**Aim of the exercise:** In your copy, the records appear word for word and the pictures do not appear at all.

### Material shown

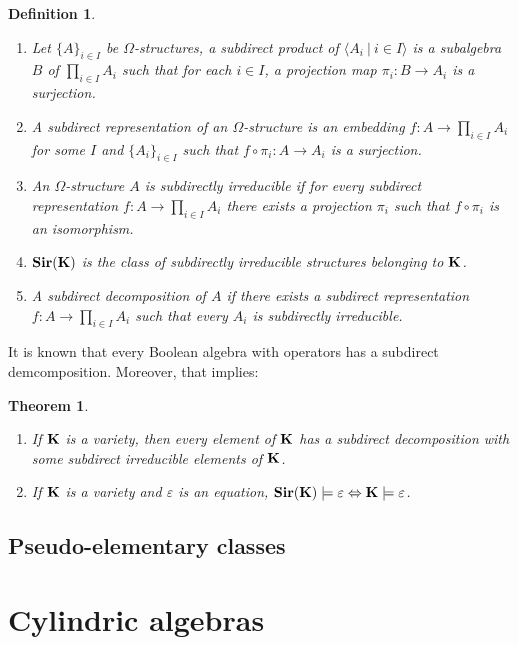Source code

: \documentclass[a4paper]{article}
\theoremstyle{defin}
\newtheorem{defin}{Definition}
\theoremstyle{theorem}
\newtheorem{theorem}{Theorem}
\theoremstyle{prop}
\theoremstyle{lemma}
\theoremstyle{ex}
\theoremstyle{col}
\begin{document}
\begin{defin}
  $ $

  \begin{enumerate}
    \item Let $\{ A \}_{i \in I}$ be $\Omega$-structures, a subdirect product of $\langle A_i \: | \: i \in I \rangle$ is a
    subalgebra $B$ of $\prod \limits_{i \in I} A_i$ such that for each $i \in I$, a projection map $\pi_i : B \to A_i$ is a surjection.
    \item A subdirect representation of an $\Omega$-structure is an embedding $f : A \to \prod \limits_{i \in I} A_i$ for some $I$ and
    $\{ A_i \}_{i \in I}$ such that $f \circ \pi_i : A \to A_i$ is a surjection.
    \item An $\Omega$-structure $A$ is subdirectly irreducible if for every subdirect representation $f : A \to \prod \limits_{i \in I} A_i$
    there exists a projection $\pi_i$ such that $f \circ \pi_i$ is an isomorphism.
    \item ${\bf Sir}({\bf K})$ is the class of subdirectly irreducible structures belonging to ${\bf K}$.
    \item A subdirect decomposition of $A$ if there exists a subdirect representation $f : A \to \prod \limits_{i \in I} A_i$ such that
    every $A_i$ is subdirectly irreducible.
  \end{enumerate}
\end{defin}

It is known that every Boolean algebra with operators has a subdirect demcomposition. Moreover, that implies:
\begin{theorem}
$ $

  \begin{enumerate}
  \item If ${\bf K}$ is a variety, then every element of ${\bf K}$ has a subdirect decomposition with some subdirect irreducible elements of
  ${\bf K}$.
  \item If ${\bf K}$ is a variety and $\varepsilon$ is an equation,
  ${\bf Sir}({\bf K}) \models \varepsilon \Leftrightarrow {\bf K} \models \varepsilon$.
\end{enumerate}
\end{theorem}

\subsection{Pseudo-elementary classes}

\section{Cylindric algebras}
\end{document}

######

**Finished task:**
Source code

: \documentclass[a4paper]{article}
\theoremstyle{defin}
\newtheorem{defin}{Definition}
\theoremstyle{theorem}
\newtheorem{theorem}{Theorem}
\theoremstyle{prop}
\theoremstyle{lemma}
\theoremstyle{ex}
\theoremstyle{col}
\begin{document}
\begin{defin}
  $ $

  \begin{enumerate}
    \item Let $\{ A \}_{i \in I}$ be $\Omega$-structures, a subdirect product of $\langle A_i \: | \: i \in I \rangle$ is a
    subalgebra $B$ of $\prod \limits_{i \in I} A_i$ such that for each $i \in I$, a projection map $\pi_i : B \to A_i$ is a surjection.
    \item A subdirect representation of an $\Omega$-structure is an embedding $f : A \to \prod \limits_{i \in I} A_i$ for some $I$ and
    $\{ A_i \}_{i \in I}$ such that $f \circ \pi_i : A \to A_i$ is a surjection.
    \item An $\Omega$-structure $A$ is subdirectly irreducible if for every subdirect representation $f : A \to \prod \limits_{i \in I} A_i$
    there exists a projection $\pi_i$ such that $f \circ \pi_i$ is an isomorphism.
    \item ${\bf Sir}({\bf K})$ is the class of subdirectly irreducible structures belonging to ${\bf K}$.
    \item A subdirect decomposition of $A$ if there exists a subdirect representation $f : A \to \prod \limits_{i \in I} A_i$ such that
    every $A_i$ is subdirectly irreducible.
  \end{enumerate}
\end{defin}

It is known that every Boolean algebra with operators has a subdirect demcomposition. Moreover, that implies:
\begin{theorem}
$ $

  \begin{enumerate}
  \item If ${\bf K}$ is a variety, then every element of ${\bf K}$ has a subdirect decomposition with some subdirect irreducible elements of
  ${\bf K}$.
  \item If ${\bf K}$ is a variety and $\varepsilon$ is an equation,
  ${\bf Sir}({\bf K}) \models \varepsilon \Leftrightarrow {\bf K} \models \varepsilon$.
\end{enumerate}
\end{theorem}

\subsection{Pseudo-elementary classes}

\section{Cylindric algebras}
\end{document}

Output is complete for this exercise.